Si la «solution» se doit d’être haïtienne avec et pour les Haïtiens, le pays a besoin de toutes sortes de supports. «Haïti a besoin de vous, du soutien de coopérateurs comme vous», a déclaré un professeur de philosophie de l’Université Notre-Dame en Haïti.
Lui et quelques autres intervenants haïtiens ont participé à la rencontre en visioconférence de Concertation Haïti, organisée le 28 janvier dernier par l’AQOCI.
Un premier de ces échanges sur Haïti avait porté sur les femmes et l’agriculture, le prochain s’attardera aux jeunes, à la défense du territoire et à l’environnement.
Animée par la directrice générale de l’AQOCI, Michèle Asselin, la rencontre de janvier a réuni une trentaine de participants, surtout des gens d’organisations de coopération internationale (OCI). Concertation Haïti se compose par ailleurs de syndicats et d’organismes de la diaspora.
En première partie, il s’agissait de décrire l’actuelle conjoncture en Haïti, complexifiée par la cherté de la vie, l’absence de contrôle de l’État, les enlèvements, la violence, la difficulté de circuler dans le pays. «On doit vivre dans la complexité, s’armer de courage, puiser dans ses ressources naturelles»… de résilience, a-t-on dit.
Les yeux haïtiens, et étrangers pourrait-on ajouter, sont tournés vers la fin du mandat du conseil présidentiel provisoire, son mandat s’achevant le 7 février.

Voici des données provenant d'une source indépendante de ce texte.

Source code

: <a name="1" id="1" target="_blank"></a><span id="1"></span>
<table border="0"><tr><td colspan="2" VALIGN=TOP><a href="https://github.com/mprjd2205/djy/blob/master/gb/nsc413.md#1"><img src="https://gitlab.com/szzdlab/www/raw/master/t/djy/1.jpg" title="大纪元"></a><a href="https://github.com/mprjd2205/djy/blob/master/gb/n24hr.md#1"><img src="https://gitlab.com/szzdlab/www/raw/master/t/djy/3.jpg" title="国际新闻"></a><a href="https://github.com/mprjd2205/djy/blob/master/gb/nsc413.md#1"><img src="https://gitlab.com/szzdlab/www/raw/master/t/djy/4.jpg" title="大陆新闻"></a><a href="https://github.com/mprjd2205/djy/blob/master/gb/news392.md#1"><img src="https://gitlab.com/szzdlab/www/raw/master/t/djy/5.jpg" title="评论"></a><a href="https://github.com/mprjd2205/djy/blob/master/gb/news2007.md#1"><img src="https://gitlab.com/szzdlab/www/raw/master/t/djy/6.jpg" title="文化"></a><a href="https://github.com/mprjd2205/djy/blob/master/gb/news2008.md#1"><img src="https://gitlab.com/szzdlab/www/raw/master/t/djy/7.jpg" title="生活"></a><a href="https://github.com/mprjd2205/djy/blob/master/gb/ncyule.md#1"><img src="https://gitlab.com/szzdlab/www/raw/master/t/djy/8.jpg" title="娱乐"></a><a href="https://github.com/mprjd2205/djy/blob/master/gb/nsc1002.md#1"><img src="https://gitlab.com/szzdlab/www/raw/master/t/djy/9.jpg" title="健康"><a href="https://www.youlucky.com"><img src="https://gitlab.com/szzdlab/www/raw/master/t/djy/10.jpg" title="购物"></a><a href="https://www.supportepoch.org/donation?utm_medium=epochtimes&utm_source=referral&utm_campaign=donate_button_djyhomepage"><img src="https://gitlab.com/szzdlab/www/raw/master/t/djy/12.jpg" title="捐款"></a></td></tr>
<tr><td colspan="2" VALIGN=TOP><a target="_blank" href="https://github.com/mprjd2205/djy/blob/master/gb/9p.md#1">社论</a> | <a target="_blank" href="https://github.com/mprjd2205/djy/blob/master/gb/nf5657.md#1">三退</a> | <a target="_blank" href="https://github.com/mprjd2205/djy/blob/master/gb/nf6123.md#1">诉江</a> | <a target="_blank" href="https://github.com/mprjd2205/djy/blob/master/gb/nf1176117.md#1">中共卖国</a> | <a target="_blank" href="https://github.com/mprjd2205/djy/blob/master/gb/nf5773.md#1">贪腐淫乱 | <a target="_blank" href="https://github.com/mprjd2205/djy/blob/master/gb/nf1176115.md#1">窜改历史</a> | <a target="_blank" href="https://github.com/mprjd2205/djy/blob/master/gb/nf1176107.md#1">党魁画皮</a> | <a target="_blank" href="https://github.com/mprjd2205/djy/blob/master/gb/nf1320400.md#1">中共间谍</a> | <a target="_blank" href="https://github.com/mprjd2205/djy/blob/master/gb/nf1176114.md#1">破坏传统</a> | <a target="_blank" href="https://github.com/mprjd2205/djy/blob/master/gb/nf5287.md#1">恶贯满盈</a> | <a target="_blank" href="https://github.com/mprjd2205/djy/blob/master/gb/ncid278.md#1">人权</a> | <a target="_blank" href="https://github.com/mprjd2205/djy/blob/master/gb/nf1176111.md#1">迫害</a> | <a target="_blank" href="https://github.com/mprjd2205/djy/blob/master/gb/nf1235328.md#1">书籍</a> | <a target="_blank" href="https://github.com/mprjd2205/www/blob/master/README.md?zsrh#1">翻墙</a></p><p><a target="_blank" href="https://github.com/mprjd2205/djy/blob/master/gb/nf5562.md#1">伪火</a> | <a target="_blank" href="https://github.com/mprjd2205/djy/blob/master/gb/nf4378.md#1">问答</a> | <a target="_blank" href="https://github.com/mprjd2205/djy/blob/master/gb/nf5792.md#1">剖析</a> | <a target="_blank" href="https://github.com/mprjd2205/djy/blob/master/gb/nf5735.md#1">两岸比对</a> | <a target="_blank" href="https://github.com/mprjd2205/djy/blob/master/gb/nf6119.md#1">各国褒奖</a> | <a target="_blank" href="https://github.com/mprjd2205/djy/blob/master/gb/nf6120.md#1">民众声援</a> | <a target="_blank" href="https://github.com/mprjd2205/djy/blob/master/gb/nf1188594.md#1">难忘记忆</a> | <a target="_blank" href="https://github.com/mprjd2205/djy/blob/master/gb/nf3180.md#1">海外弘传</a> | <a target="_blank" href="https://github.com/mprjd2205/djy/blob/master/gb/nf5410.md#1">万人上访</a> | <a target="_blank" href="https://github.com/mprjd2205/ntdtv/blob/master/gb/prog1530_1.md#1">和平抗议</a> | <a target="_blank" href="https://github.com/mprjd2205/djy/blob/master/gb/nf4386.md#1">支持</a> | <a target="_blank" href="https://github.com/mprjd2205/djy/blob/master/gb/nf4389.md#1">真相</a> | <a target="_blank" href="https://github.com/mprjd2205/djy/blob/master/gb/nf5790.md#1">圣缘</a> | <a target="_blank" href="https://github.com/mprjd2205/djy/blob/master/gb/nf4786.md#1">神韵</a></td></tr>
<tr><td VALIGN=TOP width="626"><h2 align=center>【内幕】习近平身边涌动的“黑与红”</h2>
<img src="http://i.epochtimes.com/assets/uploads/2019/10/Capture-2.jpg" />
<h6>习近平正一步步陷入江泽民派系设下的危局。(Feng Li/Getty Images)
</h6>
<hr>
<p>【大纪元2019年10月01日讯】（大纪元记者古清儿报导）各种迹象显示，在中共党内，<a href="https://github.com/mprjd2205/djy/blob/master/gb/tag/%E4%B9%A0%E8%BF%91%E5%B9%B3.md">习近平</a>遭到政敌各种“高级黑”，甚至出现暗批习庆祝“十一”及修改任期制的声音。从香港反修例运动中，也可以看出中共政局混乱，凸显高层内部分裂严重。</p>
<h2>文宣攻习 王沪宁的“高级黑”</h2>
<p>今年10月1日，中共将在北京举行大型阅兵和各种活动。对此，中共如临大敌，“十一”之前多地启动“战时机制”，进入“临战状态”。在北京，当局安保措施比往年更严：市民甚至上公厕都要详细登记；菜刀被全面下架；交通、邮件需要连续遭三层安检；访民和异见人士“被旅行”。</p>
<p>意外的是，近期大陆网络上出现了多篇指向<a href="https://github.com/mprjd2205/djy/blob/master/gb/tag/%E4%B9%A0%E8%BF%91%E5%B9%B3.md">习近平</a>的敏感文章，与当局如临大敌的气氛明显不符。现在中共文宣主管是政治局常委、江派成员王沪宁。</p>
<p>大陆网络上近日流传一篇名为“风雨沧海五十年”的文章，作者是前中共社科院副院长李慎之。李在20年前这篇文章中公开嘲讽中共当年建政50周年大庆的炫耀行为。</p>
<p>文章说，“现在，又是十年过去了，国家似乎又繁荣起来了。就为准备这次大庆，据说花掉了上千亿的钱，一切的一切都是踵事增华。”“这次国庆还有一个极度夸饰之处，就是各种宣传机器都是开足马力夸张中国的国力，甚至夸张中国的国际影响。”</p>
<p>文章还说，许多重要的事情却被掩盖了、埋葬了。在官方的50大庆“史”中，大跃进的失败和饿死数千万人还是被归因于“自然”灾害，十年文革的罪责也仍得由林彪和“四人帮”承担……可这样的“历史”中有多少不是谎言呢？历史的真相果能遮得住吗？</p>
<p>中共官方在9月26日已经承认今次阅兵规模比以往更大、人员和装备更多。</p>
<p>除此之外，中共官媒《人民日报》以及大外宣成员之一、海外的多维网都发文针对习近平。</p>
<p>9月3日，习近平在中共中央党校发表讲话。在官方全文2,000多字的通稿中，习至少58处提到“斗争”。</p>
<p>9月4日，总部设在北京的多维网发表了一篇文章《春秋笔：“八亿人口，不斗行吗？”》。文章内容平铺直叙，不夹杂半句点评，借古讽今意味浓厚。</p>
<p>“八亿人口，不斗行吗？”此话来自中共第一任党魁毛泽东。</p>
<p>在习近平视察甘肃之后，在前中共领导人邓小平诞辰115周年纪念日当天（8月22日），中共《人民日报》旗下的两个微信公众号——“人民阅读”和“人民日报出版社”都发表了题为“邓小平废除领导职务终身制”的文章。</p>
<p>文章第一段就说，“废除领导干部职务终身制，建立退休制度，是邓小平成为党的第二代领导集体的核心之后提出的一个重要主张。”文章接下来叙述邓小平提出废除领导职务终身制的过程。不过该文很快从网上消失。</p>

C’est ce conseil qui devait rétablir la sécurité dans le pays et organiser des élections. Force est de constater qu’il n’a pu réaliser son mandat.
«En Haïti, la politique est un gâteau. Chacun veut sa part et s’il ne l’a pas, il gâte la sauce.» Le souci du bien commun ne figure pas dans la mire des politiciens. «Ils font leur fortune sur le chaos.»
En deuxième partie, la rencontre a donné la parole aux fonctionnaires d’Affaires mondiales Canada (AMC) et du ministère québécois des Relations internationales et de la Francophonie.
À AMC, la question a été posée concernant l’efficacité et les résultats obtenus alors que des centaines de millions de dollars ont été investis depuis plusieurs années par le Canada dans la formation policière et judiciaire. Une réflexion s’impose, ont répondu les porte-parole d’AMC. Reste que pour le gouvernement canadien, il n’est pas question de désengagement à l’égard d’Haïti, le pays se trouvant dans un état critique.

«Le peuple haïtien veut la sécurité pour marcher, faire taire les pistolets et les armes», a dit un intervenant haïtien. (Photo Hélène Ruel)
«Il y a ce qu’on appelle la «fatigue Haïti»; c’est un défi de ne pas abandonner.»
Le rétablissement de la sécurité avec la participation à la mission de répression des gangs, les enjeux de gouvernance, le soulagement des souffrances, la défense des droits de la personne (impunité), faire en sorte qu’Haïti demeure sur l’agenda international constituent les axes d’intervention du Canada.
Du côté du MRIF, il a évidemment été question des coupes budgétaires que doivent essuyer certaines organisations, lesquelles devront mettre fin prématurément à des projets.
Michèle Asselin a parlé de l’onde de choc, de la stupéfaction que cette annonce a causée.
Un représentant d’une des organisations affectées (quatre au total) a dit que la coupe représentait une somme de 500 000 $, une goutte d’eau dans le budget du gouvernement du Québec. Il craint que ce non-respect d’ententes dûment signées par le MRIF engendre une perte de confiance à l’égard du Québec.
Le porte-parole du MRIF dit comprendre la colère des organisations. Tous les ministères ont dû s’astreindre à des compressions budgétaires, a-t-il souligné. «En ce qui concerne le plan Haïti, nous serons en mesure de livrer l’argent pour l’année qui vient.»
Avant d’aborder ces coupes, il a dressé un bilan du soutien du gouvernement québécois en Haïti, évoquant dix projets (devant être rendus publics incessamment) proposés par les organismes de la diaspora, d’autres projets soutenus par le ministère de l’Éducation et le ministère de la Santé et des Services sociaux et le projet AGIR du CECI.
Au MRIF, on a la volonté de soutenir Haïti, «à la hauteur de nos moyens», a conclu son porte-parole.